I have yet to test Notability and GoodNotes.

With the apps without wrist guards (Penultimate, Bamboo Paper, Notebook+, INKredible), I always leave sloppy markings on the page where my wrist touches the screen. They also have tools at the bottom that inadvertently get bumped and send me off page.

I wish key toolbars can be positioned on the sides (UPAD, INKredible, ZoomNotes). Reaching up and over a page to grab a new tool is cumbersome.

I am leaning toward ZoomNotes as the tool of choice.

Thanks for this top!
I always wonder why there is so many handwriting notes app. Some are really good (Paper is awesome) but why take handwritten notes on a tablet rather than paper?
I think that handwriting apps alone are limited because what you can do with your notes is very limited: view or share. So the only added value in comparison to paper is the sharing possibility, which is almost useless since not everybody can read your calligraphy…
I take notes for business so I prefer using a business tool such as Beesy, which handle simple handwriting notes to add comments on pictures or website screenshots, but also deals with all other project management issues. I think it’s the most relevant use of handwriting feature you can make… (You can also use a more classic note taking tool or project management app in addition with a handwriting app).

I've tried all of these and Notability is the clear winner for me. I love the fact that the audio syncs with what you were writing at the time, like a whiteboard app.

The ability to import webpages, shapes, and photos is also super useful. With Google Drive, it will even convert any Office file into a PDF that you can annotate.

I used Notability for my grad classes two years ago. I haven;t used it much since then. I do use Paper by 53 for work though a lot. It is great for diagramming, writing down meeting notes, sketching out elevations, etc.

I settled on Noteshelf a while back, when iMore did their first comparison post. I will look at Notes Plus though.

For me it was harder to find a stylus I liked than an app to write on. I don't type well, so I'm old school hand written. I tried all the big name styli, and I settled on the one from Hand, which I picked up when they were a Kickstarter project. It has the finest point and its easiest to use.
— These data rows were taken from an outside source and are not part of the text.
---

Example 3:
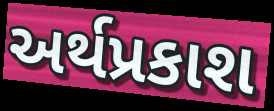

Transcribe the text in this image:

અર્થપ્રકાશ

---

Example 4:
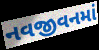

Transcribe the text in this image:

નવજીવનમાં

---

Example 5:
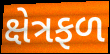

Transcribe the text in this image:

ક્ષેત્રફળ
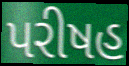
પરીષહ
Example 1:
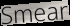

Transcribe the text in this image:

Smear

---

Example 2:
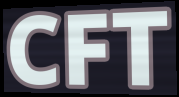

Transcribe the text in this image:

CFT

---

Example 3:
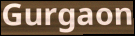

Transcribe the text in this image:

Gurgaon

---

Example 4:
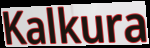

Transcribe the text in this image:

Kalkura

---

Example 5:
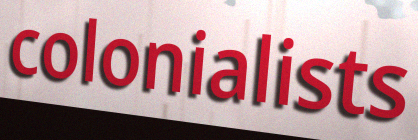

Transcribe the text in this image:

colonialists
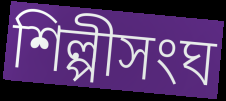
শিল্পীসংঘ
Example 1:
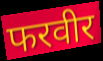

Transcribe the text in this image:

फरवीर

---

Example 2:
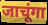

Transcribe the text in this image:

जाचूंगा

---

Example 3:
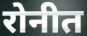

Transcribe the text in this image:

रोनीत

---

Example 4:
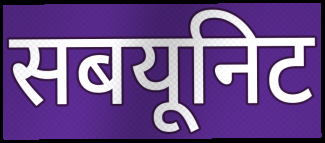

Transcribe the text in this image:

सबयूनिट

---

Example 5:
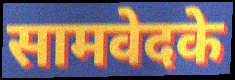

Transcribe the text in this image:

सामवेदके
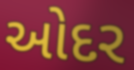
ઓદર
It works more like a real pen than any of the others I used.

I'll look forward to an updated review of styli.

None of them the tactile response or feedback enough for me.
All have slow ink flow, and those with wrist guards, are less the perfect.
I have given up on my iPad in the note taking arena.
I have been taking not way too long and nothing comes close to actual pen and paper.
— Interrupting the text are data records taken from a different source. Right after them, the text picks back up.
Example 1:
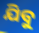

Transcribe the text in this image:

ଯିବୁ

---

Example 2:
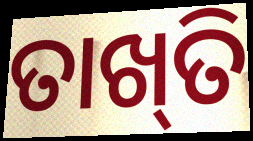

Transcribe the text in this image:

ତାଖ୍‍ତି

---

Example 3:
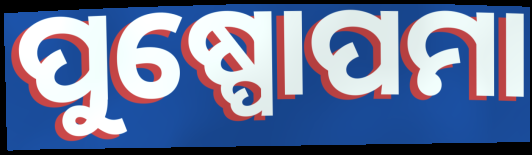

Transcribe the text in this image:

ପୁଷ୍ପୋପମା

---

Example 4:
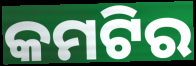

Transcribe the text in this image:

କମଟିର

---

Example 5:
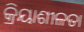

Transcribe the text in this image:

କ୍ରିୟାଶୀଳତା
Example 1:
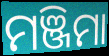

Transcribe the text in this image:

ମଞ୍ଜିମା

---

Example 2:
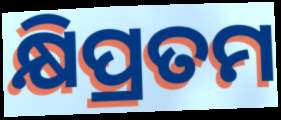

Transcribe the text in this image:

କ୍ଷିପ୍ରତମ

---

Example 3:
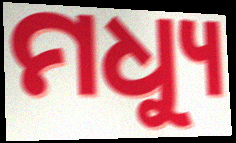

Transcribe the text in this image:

ମଧ୍ୟୁ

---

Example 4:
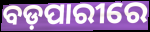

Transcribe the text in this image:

ବଡ଼ପାରୀରେ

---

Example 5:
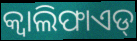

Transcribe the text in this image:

କ୍ୱାଲିଫାଏଡ୍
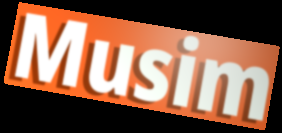
Musim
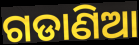
ଗଡାଣିଆ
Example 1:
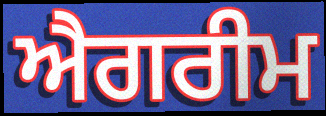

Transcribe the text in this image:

ਐਗਰੀਮ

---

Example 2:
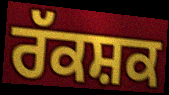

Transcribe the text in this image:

ਰੱਕਸ਼ਕ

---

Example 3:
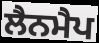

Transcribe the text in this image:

ਲੈਨਮੈਪ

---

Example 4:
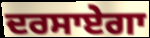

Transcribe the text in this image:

ਦਰਸਾਏਗਾ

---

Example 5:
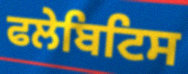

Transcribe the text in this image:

ਫਲੇਬਿਟਿਸ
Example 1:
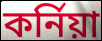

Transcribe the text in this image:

কৰ্নিয়া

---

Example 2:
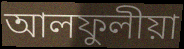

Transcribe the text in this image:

আলফুলীয়া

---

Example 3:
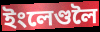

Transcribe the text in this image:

ইংলেণ্ডলৈ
I wish someone would do a run down on the best styluses so I can use these apps more. I would also love to draw on my iPad but don't like traditional styluses and want to know more about some of these finer point ones on the market before I drop coin on one.
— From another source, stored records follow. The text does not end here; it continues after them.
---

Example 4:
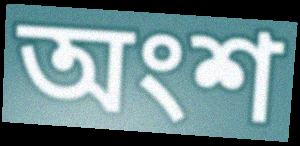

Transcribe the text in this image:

অংশ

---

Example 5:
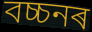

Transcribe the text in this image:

বচ্চনৰ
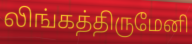
லிங்கத்திருமேனி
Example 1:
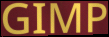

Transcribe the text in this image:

GIMP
I probably should read thru this more carefully, but can all these apps use a stylus when taking notes? And does one work better than the others when it comes to hand writing recognition?

Thanks

I don't do much handwriting on the iPad, since none I have tried do a good job of making my already sloppy penmanship legible. It may be because true Wacom digitizer support is lacking. I use old fashioned pen and paper then scan my notes into Evernote using Readdle's awesome Scanner Pro app.